*BRIEF:* Give the number of lines below that hold "down", and only that.

*** EXTRACTED ENTRIES Section Begins ***

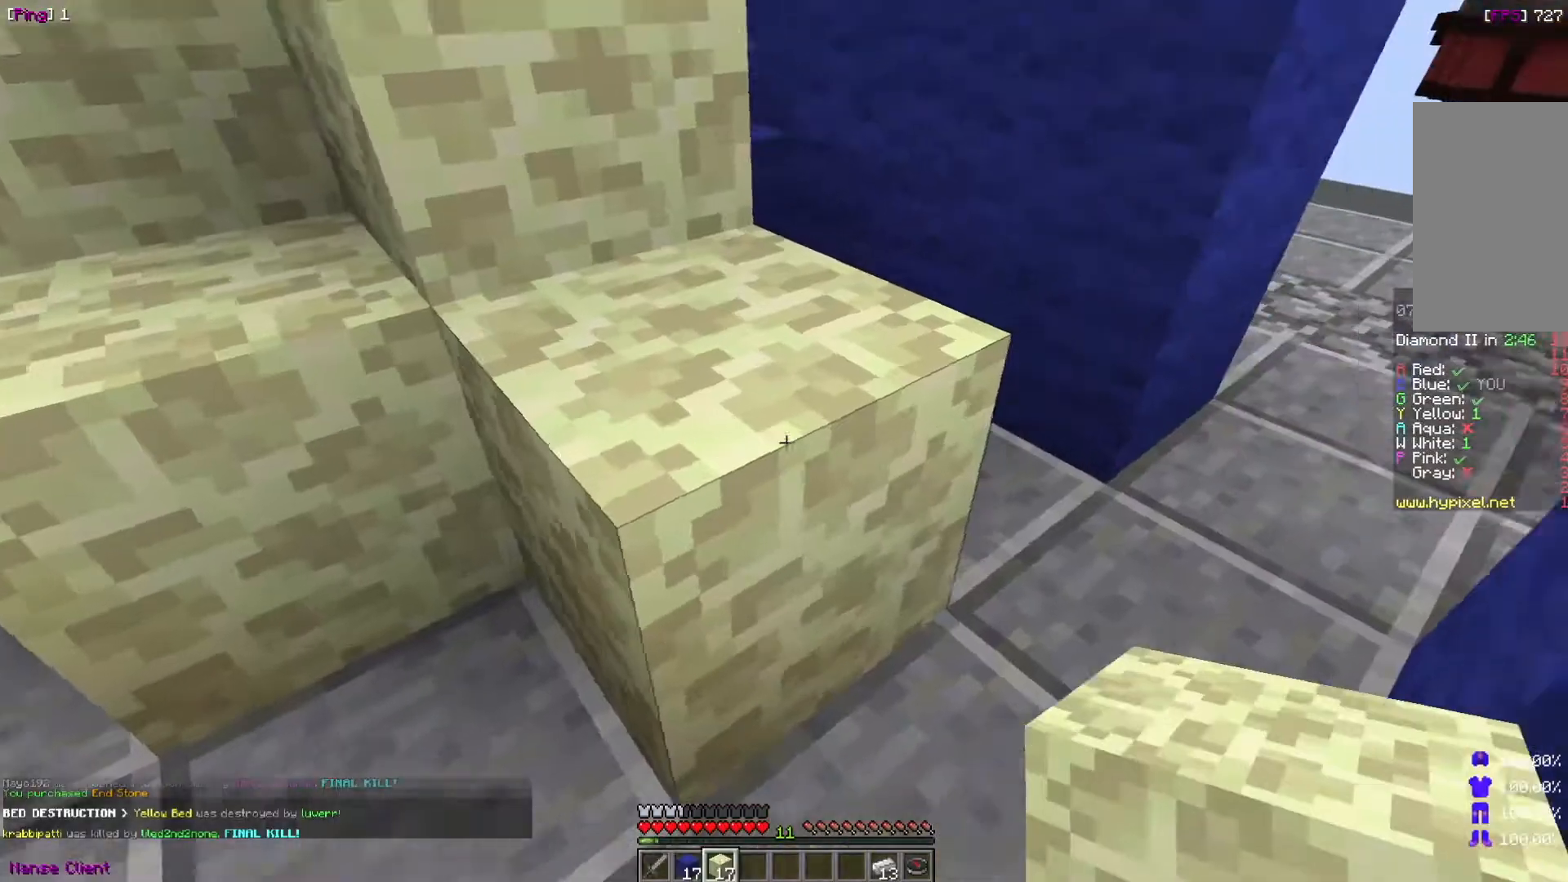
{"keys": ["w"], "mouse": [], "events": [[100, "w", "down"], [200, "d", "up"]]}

*** EXTRACTED ENTRIES Section Ends ***
*** EXTRACTED ENTRIES Section Begins ***

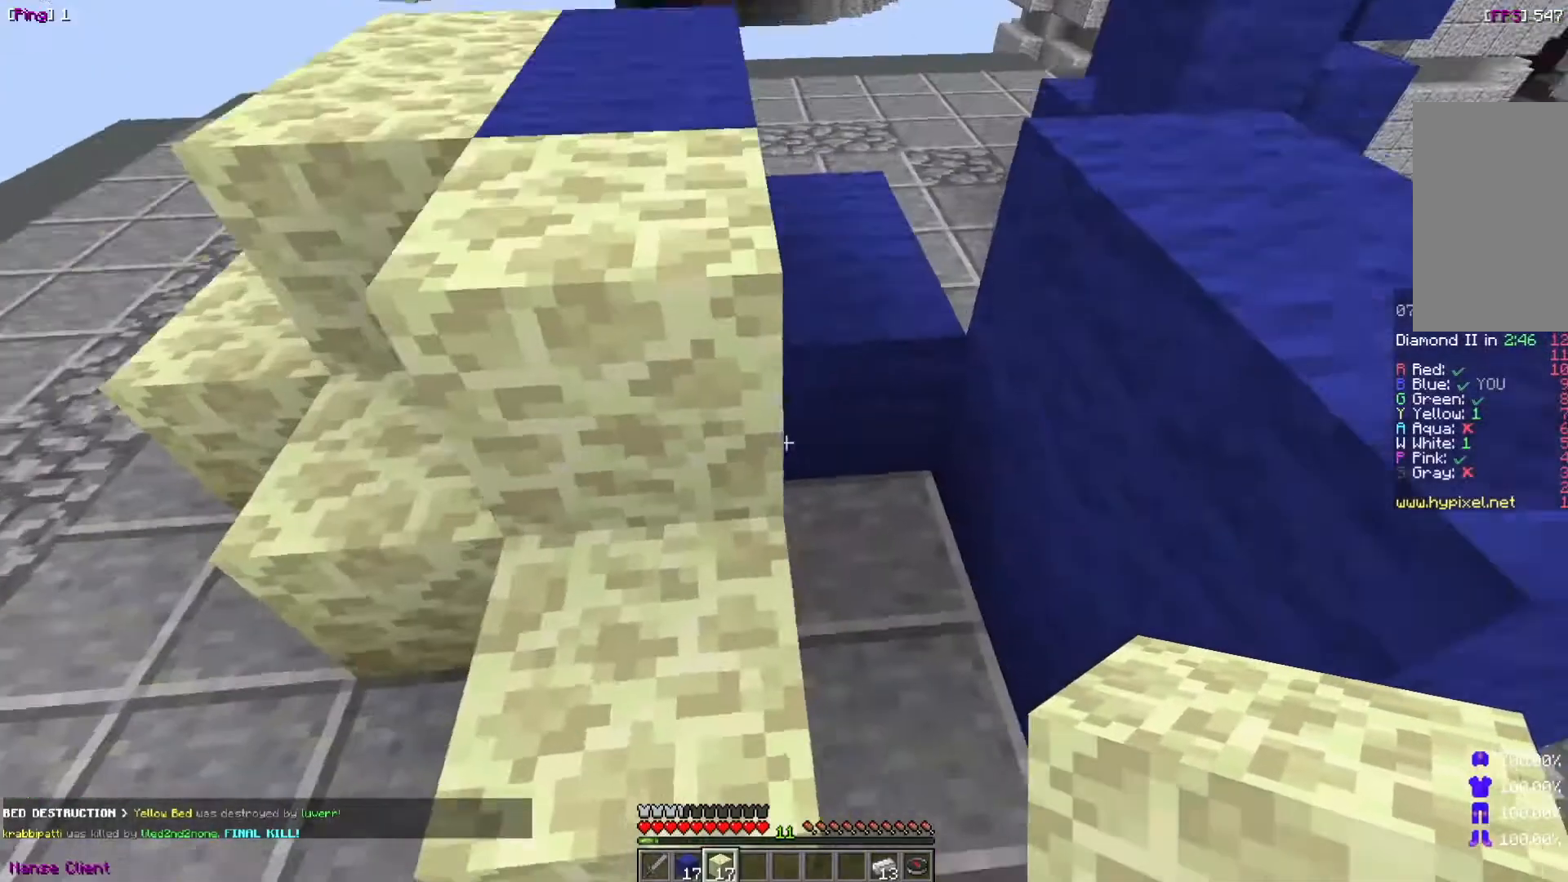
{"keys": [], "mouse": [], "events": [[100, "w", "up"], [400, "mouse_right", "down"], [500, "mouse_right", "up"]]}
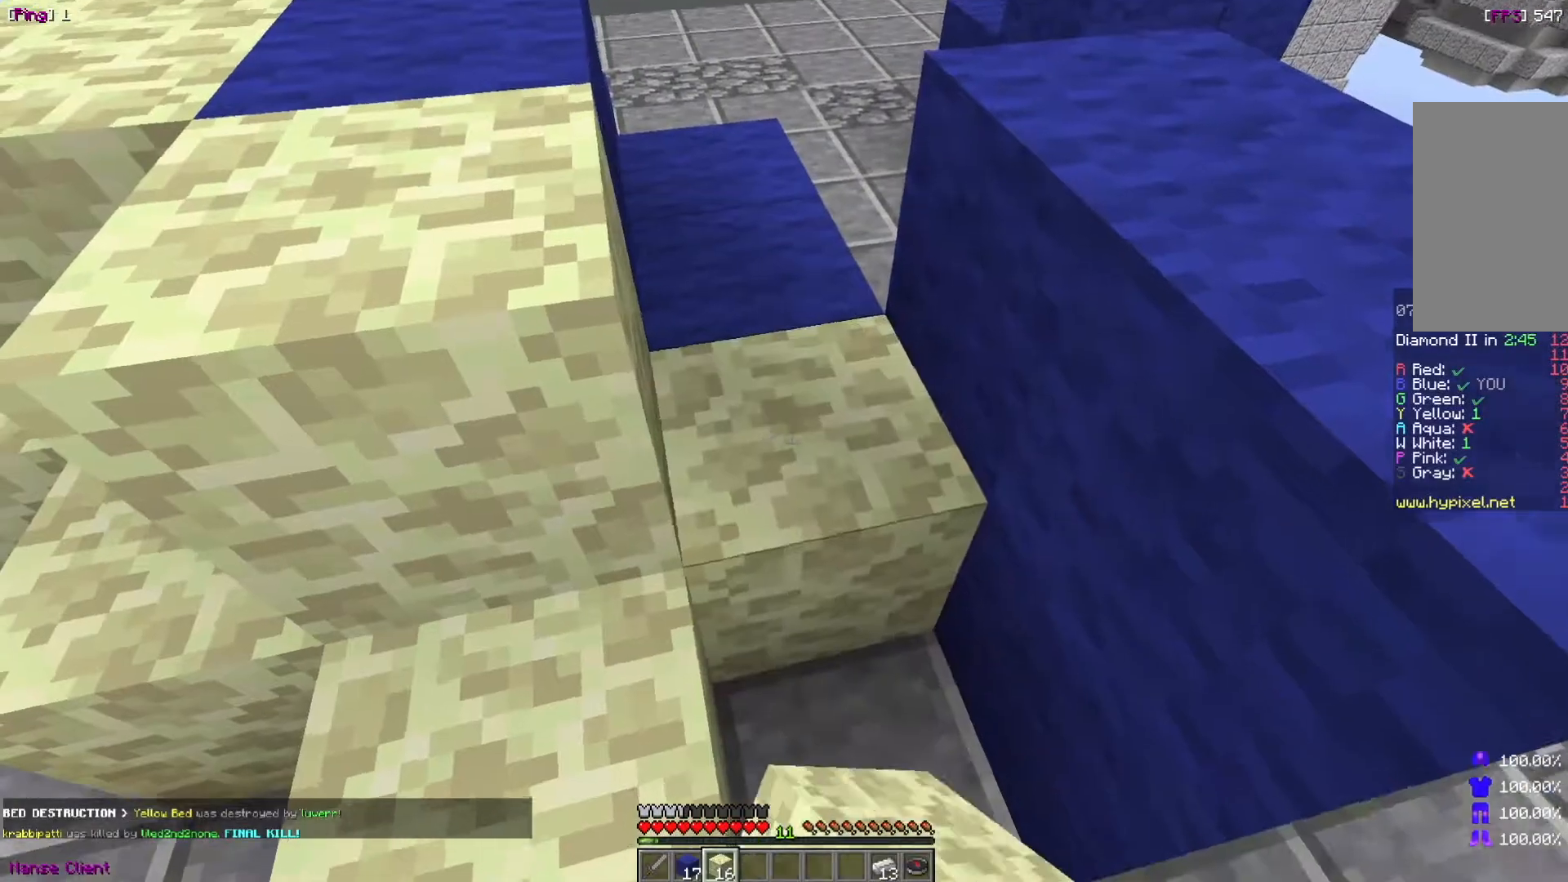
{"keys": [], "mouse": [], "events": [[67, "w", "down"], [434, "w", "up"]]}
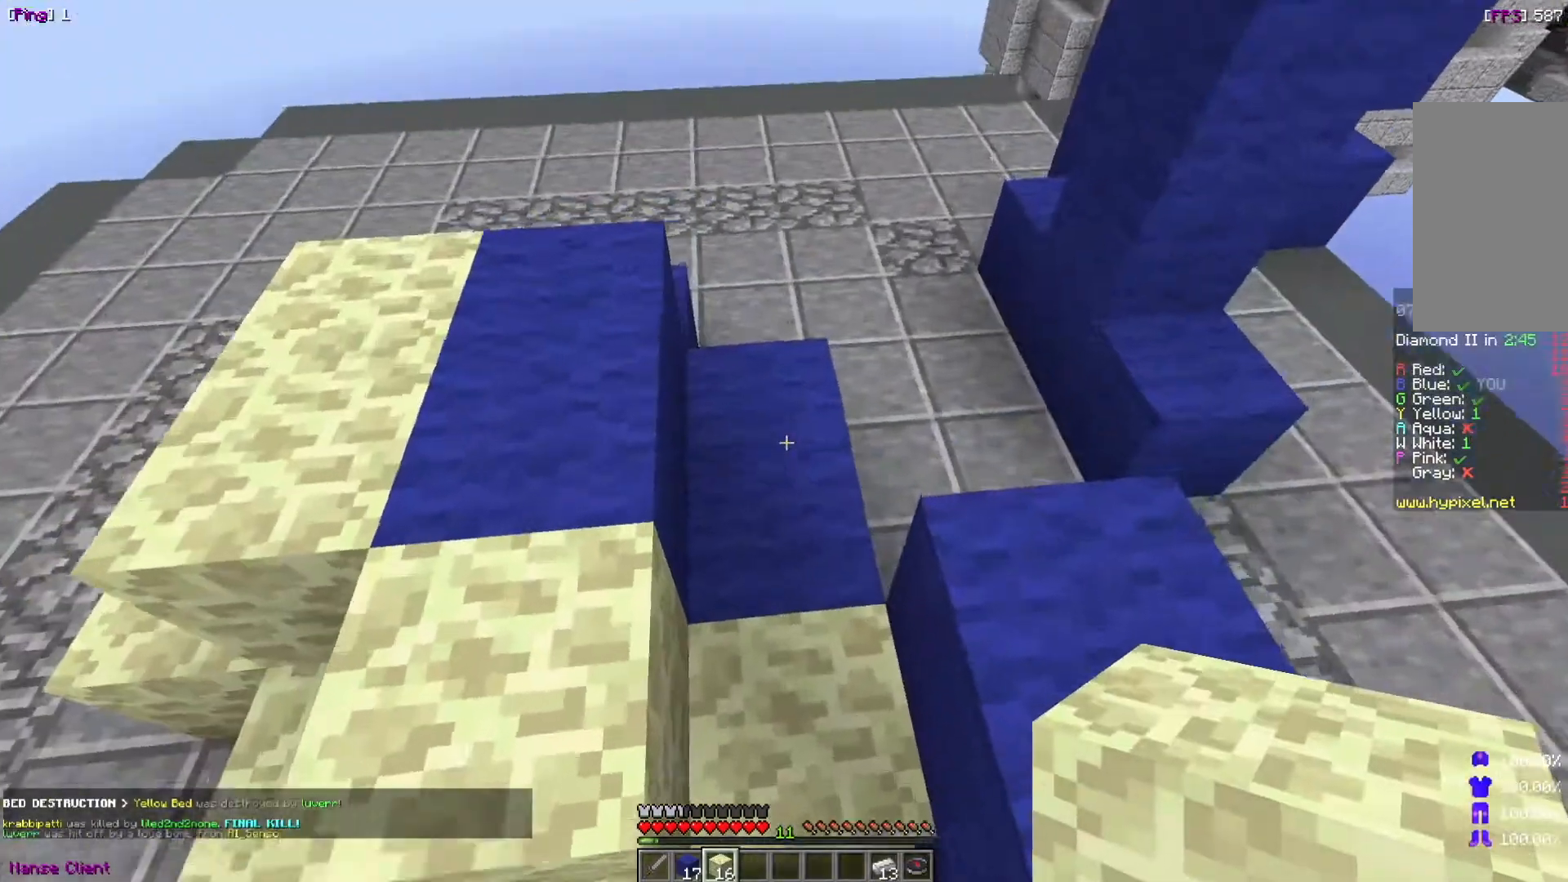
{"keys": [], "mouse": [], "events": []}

*** EXTRACTED ENTRIES Section Ends ***

*COMPLETED EXERCISE:* 3